Exercise = Repeat every line of the listing below word for word, in the same order.

[Stored entries]
......

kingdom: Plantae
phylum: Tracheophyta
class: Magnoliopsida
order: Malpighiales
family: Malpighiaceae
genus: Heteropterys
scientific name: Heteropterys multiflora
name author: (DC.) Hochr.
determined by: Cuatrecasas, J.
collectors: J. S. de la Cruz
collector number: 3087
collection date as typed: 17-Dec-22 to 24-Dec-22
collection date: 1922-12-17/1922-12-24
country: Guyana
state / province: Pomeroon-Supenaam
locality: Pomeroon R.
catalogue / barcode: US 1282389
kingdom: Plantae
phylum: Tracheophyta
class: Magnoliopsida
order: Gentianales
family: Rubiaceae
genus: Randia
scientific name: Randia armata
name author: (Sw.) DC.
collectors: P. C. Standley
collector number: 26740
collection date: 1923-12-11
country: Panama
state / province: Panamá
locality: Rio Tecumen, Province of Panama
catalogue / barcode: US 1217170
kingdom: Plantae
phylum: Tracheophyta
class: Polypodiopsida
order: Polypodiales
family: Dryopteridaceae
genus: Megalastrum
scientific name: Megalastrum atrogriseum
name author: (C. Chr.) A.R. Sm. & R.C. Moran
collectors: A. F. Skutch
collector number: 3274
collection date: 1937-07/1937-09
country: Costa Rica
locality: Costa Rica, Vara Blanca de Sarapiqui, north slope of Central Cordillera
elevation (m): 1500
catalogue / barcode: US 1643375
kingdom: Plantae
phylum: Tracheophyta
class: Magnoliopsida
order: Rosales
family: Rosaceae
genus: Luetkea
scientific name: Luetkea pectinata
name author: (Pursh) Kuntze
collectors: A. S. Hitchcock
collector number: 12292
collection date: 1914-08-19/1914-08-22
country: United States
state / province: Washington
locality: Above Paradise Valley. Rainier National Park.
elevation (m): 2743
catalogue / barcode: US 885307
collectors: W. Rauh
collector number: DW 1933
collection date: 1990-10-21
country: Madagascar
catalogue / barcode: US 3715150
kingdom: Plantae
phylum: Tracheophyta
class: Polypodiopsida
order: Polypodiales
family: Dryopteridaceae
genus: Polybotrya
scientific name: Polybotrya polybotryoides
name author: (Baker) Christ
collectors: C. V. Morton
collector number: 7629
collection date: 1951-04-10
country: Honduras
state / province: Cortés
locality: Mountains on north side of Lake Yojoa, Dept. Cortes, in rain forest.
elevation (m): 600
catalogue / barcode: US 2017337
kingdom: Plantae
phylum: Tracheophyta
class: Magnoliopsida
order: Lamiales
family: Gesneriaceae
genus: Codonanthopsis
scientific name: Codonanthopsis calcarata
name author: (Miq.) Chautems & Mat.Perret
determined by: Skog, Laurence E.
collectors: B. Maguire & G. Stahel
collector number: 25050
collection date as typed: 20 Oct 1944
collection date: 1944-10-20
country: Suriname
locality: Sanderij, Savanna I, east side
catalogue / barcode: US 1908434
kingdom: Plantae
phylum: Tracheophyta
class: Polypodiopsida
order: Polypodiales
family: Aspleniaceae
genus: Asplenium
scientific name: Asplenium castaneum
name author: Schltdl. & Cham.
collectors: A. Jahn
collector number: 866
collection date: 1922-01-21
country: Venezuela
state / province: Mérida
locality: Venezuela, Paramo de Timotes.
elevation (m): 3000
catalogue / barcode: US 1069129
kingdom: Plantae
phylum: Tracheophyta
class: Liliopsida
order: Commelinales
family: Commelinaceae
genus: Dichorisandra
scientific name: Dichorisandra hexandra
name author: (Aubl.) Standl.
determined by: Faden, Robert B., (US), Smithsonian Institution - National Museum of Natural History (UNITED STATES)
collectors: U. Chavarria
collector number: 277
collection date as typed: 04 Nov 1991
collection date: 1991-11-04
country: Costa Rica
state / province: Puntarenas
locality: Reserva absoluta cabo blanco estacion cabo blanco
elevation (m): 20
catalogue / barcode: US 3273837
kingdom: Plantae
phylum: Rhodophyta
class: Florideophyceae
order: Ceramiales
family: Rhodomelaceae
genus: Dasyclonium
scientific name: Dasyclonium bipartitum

......

Answer for this exercise =
kingdom: Plantae
phylum: Tracheophyta
class: Magnoliopsida
order: Malpighiales
family: Malpighiaceae
genus: Heteropterys
scientific name: Heteropterys multiflora
name author: (DC.) Hochr.
determined by: Cuatrecasas, J.
collectors: J. S. de la Cruz
collector number: 3087
collection date as typed: 17-Dec-22 to 24-Dec-22
collection date: 1922-12-17/1922-12-24
country: Guyana
state / province: Pomeroon-Supenaam
locality: Pomeroon R.
catalogue / barcode: US 1282389
kingdom: Plantae
phylum: Tracheophyta
class: Magnoliopsida
order: Gentianales
family: Rubiaceae
genus: Randia
scientific name: Randia armata
name author: (Sw.) DC.
collectors: P. C. Standley
collector number: 26740
collection date: 1923-12-11
country: Panama
state / province: Panamá
locality: Rio Tecumen, Province of Panama
catalogue / barcode: US 1217170
kingdom: Plantae
phylum: Tracheophyta
class: Polypodiopsida
order: Polypodiales
family: Dryopteridaceae
genus: Megalastrum
scientific name: Megalastrum atrogriseum
name author: (C. Chr.) A.R. Sm. & R.C. Moran
collectors: A. F. Skutch
collector number: 3274
collection date: 1937-07/1937-09
country: Costa Rica
locality: Costa Rica, Vara Blanca de Sarapiqui, north slope of Central Cordillera
elevation (m): 1500
catalogue / barcode: US 1643375
kingdom: Plantae
phylum: Tracheophyta
class: Magnoliopsida
order: Rosales
family: Rosaceae
genus: Luetkea
scientific name: Luetkea pectinata
name author: (Pursh) Kuntze
collectors: A. S. Hitchcock
collector number: 12292
collection date: 1914-08-19/1914-08-22
country: United States
state / province: Washington
locality: Above Paradise Valley. Rainier National Park.
elevation (m): 2743
catalogue / barcode: US 885307
collectors: W. Rauh
collector number: DW 1933
collection date: 1990-10-21
country: Madagascar
catalogue / barcode: US 3715150
kingdom: Plantae
phylum: Tracheophyta
class: Polypodiopsida
order: Polypodiales
family: Dryopteridaceae
genus: Polybotrya
scientific name: Polybotrya polybotryoides
name author: (Baker) Christ
collectors: C. V. Morton
collector number: 7629
collection date: 1951-04-10
country: Honduras
state / province: Cortés
locality: Mountains on north side of Lake Yojoa, Dept. Cortes, in rain forest.
elevation (m): 600
catalogue / barcode: US 2017337
kingdom: Plantae
phylum: Tracheophyta
class: Magnoliopsida
order: Lamiales
family: Gesneriaceae
genus: Codonanthopsis
scientific name: Codonanthopsis calcarata
name author: (Miq.) Chautems & Mat.Perret
determined by: Skog, Laurence E.
collectors: B. Maguire & G. Stahel
collector number: 25050
collection date as typed: 20 Oct 1944
collection date: 1944-10-20
country: Suriname
locality: Sanderij, Savanna I, east side
catalogue / barcode: US 1908434
kingdom: Plantae
phylum: Tracheophyta
class: Polypodiopsida
order: Polypodiales
family: Aspleniaceae
genus: Asplenium
scientific name: Asplenium castaneum
name author: Schltdl. & Cham.
collectors: A. Jahn
collector number: 866
collection date: 1922-01-21
country: Venezuela
state / province: Mérida
locality: Venezuela, Paramo de Timotes.
elevation (m): 3000
catalogue / barcode: US 1069129
kingdom: Plantae
phylum: Tracheophyta
class: Liliopsida
order: Commelinales
family: Commelinaceae
genus: Dichorisandra
scientific name: Dichorisandra hexandra
name author: (Aubl.) Standl.
determined by: Faden, Robert B., (US), Smithsonian Institution - National Museum of Natural History (UNITED STATES)
collectors: U. Chavarria
collector number: 277
collection date as typed: 04 Nov 1991
collection date: 1991-11-04
country: Costa Rica
state / province: Puntarenas
locality: Reserva absoluta cabo blanco estacion cabo blanco
elevation (m): 20
catalogue / barcode: US 3273837
kingdom: Plantae
phylum: Rhodophyta
class: Florideophyceae
order: Ceramiales
family: Rhodomelaceae
genus: Dasyclonium
scientific name: Dasyclonium bipartitum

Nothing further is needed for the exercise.